Unified Payments Interface (UPI) has moved into another gear. In the June 8 monetary policy, the Reserve Bank of India (RBI) permitted the linking of UPI with Rupay credit cards. The policy decision not just adds another feather to the UPI cap, but also makes it resemble a bank.
Let’s understand this evolution of UPI from a payment enabler to a formidable force in payments and banking systems.
What Is UPI?
UPI started in 2016 with the objective to unify multiple bank accounts and apps into a single mobile app. Before UPI, one had to download different payment apps to make payments. For example, if you were using, say, the Paytm app, and your grocer was using the PhonePe app, you could not pay the grocer unless either party downloaded the other app. UPI broke through these barriers and created a seamless, unified interface allowing payments to take place across multiple apps — and that too at no extra cost.
How Does UPI Work?
UPI was developed by the National Payments Corporation of India (NPCI), an organisation promoted by the RBI to usher in innovations in payments. Once UPI was developed, the RBI and government basically asked all the apps and banks to link themselves to the UPI platform. Thus today, it doesn’t matter which payments app you have on your mobile phone, UPI enables payments across all platforms.
Debit cards also allow similar transfers but they require a card and a card-reading machine. The UPI transaction can be done from one’s mobile phone.
UPI-Credit Card Link
Until the June 8 announcement, UPI facilitated transactions by linking savings/current accounts through users’ debit cards. The new initiative allows one to make payments via credit cards as well. This brings a whole new dimension to the payment ecosystem.
Credit cards have been typically used for large payments and are acceptable by large merchants. Now one can make small UPI payments using a credit card.
Only Rupay
For a very long time, the global credit card-based payment system was a duopoly where Visa and Mastercard dominated the markets. The two charged a hefty merchandise fee to enable transactions across the banking system.
Even before UPI, the NPCI introduced another innovation in the form of Rupay to challenge the duopoly, and drive down the merchandise costs. Given the prominence of debit cards, Rupay quickly started to dominate this payment segment. However, Rupay is still lagging the two major players in the credit card segment.
The economics of payments is based on two principles: economies of scale, and network effect. The economics of scale means with a rising number of users, the overall costs per user declines, which in turn leads to higher profits per user. The network effect means a higher number of users, and even more users want to be part of the network.
The RBI’s decision to limit the UPI linkage to Rupay credit cards means the two players cannot gain from either of the two principles of payments economics. As the two cards were dominant in the credit card space, UPI linkage would have helped them extend their canvas to smaller payments, and build even larger networks.
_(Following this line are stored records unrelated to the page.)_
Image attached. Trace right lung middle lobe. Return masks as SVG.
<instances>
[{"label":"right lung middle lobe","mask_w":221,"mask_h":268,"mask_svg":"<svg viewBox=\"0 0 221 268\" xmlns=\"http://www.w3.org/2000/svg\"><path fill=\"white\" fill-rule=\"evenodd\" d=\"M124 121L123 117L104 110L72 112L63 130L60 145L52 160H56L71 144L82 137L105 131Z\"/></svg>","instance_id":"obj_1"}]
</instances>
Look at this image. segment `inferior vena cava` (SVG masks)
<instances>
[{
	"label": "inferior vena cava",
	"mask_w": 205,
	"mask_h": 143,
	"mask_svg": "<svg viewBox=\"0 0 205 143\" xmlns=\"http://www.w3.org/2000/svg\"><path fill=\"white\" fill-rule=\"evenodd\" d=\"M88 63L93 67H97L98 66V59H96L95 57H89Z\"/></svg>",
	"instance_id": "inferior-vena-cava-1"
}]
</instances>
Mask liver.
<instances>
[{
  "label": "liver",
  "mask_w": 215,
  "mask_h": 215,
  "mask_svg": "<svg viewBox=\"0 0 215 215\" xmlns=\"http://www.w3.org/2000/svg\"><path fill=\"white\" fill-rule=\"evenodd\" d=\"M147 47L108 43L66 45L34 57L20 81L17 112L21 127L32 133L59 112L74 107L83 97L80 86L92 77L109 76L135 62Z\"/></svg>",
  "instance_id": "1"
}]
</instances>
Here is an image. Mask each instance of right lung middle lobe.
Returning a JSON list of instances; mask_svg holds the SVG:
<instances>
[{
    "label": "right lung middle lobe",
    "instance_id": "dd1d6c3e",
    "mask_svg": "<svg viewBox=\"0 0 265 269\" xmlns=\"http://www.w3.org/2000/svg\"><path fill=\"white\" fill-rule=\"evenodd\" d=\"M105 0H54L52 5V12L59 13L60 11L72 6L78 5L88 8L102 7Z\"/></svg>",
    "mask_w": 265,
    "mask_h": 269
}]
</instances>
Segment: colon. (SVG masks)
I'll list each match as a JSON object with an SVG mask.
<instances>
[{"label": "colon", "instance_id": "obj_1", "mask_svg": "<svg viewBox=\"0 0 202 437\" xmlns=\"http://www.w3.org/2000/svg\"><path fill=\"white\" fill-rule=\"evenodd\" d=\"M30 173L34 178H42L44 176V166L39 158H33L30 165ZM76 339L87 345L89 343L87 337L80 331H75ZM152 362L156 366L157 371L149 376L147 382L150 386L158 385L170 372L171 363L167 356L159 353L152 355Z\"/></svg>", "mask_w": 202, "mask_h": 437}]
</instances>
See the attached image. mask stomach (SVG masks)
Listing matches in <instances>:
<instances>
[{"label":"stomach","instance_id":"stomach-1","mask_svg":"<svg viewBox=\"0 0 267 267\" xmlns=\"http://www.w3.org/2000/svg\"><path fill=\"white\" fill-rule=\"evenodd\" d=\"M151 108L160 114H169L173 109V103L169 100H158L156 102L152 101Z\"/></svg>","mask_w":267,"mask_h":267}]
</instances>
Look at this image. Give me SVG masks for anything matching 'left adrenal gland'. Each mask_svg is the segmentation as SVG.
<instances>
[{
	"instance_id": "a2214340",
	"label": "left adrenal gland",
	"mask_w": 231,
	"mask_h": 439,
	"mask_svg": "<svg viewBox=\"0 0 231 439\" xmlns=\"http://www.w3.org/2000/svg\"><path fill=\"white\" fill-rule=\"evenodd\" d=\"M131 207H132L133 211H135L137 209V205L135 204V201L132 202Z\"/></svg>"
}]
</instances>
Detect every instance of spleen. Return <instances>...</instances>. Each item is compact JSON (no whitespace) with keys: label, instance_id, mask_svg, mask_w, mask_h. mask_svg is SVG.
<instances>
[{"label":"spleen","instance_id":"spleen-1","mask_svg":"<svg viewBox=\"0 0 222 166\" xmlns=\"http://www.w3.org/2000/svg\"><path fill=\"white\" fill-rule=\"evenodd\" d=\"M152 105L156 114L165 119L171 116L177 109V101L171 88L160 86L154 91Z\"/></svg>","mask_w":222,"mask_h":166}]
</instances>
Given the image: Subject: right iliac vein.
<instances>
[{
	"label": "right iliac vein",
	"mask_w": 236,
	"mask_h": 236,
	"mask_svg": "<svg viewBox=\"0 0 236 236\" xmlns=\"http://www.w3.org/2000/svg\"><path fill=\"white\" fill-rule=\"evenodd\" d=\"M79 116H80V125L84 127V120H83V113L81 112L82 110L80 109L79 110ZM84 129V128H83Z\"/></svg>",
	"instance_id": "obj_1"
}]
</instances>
One reason the RBI could have decided to link Rupay at the initial stage is the issue of merchandise fees. As both Rupay and UPI are driven by the State there is no issue of merchandise fee and revenue sharing. Whereas both Visa and Mastercard are private companies that rely on merchant fees.
What Next?
The RBI is working on allowing UPI-enabled wallets in the future. The regulator has also allowed UPI payments via the offline mode where one does not require the Internet or telecom connectivity for making payments. UPI is also going to be connected to apps in other countries to enable payments in foreign currencies without the need for debit/credit cards. SEBI has also raised the UPI limits for investments in IPOs.
UPI is increasingly becoming a super payment interface, shaking the payment ecosystem which was controlled by private banks and the payment duopolies. It is an amazing case study of how the State has driven innovation in one of the unlikeliest of areas of digital payments. Usually, we see private entities disrupting the public sector, in this case, it is the opposite.
Having said that, the RBI will have to quickly allow credit cards of Visa and Mastercard to be linked to UPI as well. Else it will be blamed for creating its own monopoly.